HPU – Holographics Processing Unit holographic image processor, a holographic computing chip and device produced by Microsoft.
IPU – Intelligence Processing Unit, an AI processor product produced by Graphcore, a company invested by Deep Mind.
MPU/MCU – Microprocessor/Micro controller Unit, microprocessor/microcontroller, RISC computer architecture products generally used for low computing applications, such as ARM-M series processors.
NPU – Neural Network Processing Unit, neural network processor, is a general term for new processors based on neural network algorithms and acceleration, such as the diannao series produced by the Institute of Computing Technology of the Chinese Academy of Sciences/Cambrian Company.
RPU – Radio Processing Unit, radio processor, a collection of Wifi/Bluetooth/FM/processors introduced by Imagination Technologies as a single-chip processor.

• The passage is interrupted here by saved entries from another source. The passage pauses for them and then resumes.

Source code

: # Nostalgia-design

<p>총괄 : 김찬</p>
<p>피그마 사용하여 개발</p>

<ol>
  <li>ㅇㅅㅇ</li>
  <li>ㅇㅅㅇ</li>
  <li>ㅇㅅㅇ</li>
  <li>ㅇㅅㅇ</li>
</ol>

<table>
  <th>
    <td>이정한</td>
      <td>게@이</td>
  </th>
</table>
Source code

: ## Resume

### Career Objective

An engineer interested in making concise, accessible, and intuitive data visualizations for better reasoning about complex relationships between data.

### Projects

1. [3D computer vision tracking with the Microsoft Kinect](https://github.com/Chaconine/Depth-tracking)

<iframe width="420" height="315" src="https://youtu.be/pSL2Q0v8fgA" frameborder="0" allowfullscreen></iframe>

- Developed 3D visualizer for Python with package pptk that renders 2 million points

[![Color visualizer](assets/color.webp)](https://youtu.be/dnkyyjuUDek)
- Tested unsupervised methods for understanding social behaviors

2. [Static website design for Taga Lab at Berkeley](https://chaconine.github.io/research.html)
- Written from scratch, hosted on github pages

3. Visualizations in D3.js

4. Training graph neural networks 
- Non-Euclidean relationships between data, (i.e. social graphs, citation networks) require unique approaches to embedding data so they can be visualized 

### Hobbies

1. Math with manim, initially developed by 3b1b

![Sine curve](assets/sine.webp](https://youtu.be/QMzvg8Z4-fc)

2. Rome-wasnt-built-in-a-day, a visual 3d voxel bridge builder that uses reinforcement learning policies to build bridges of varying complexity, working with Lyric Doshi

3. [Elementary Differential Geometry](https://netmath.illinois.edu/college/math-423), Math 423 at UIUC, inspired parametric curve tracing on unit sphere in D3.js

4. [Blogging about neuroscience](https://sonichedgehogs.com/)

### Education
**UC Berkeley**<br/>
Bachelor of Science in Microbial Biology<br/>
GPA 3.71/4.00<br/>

TPU – Tensor Processing Unit tensor processor, a special processor launched by Google to accelerate artificial intelligence algorithms. The current generation of TPU is for Inference, and the second generation is for training.
VPU – Vector Processing Unit vector processor, an accelerated computing core of a dedicated chip for image processing and artificial intelligence launched by Movidius, which was acquired by Intel.
WPU – Wearable Processing Unit, wearable processor, wearable system-on-chip products launched by Ineda Systems, including GPU/MIPS CPU and other IP.
XPU – FPGA intelligent cloud acceleration released by Baidu and Xilinx at the 2017 Hotchips conference, with 256 cores.
ZPU – Zylin Processing Unit, a 32-bit open source processor launched by the Norwegian company Zylin.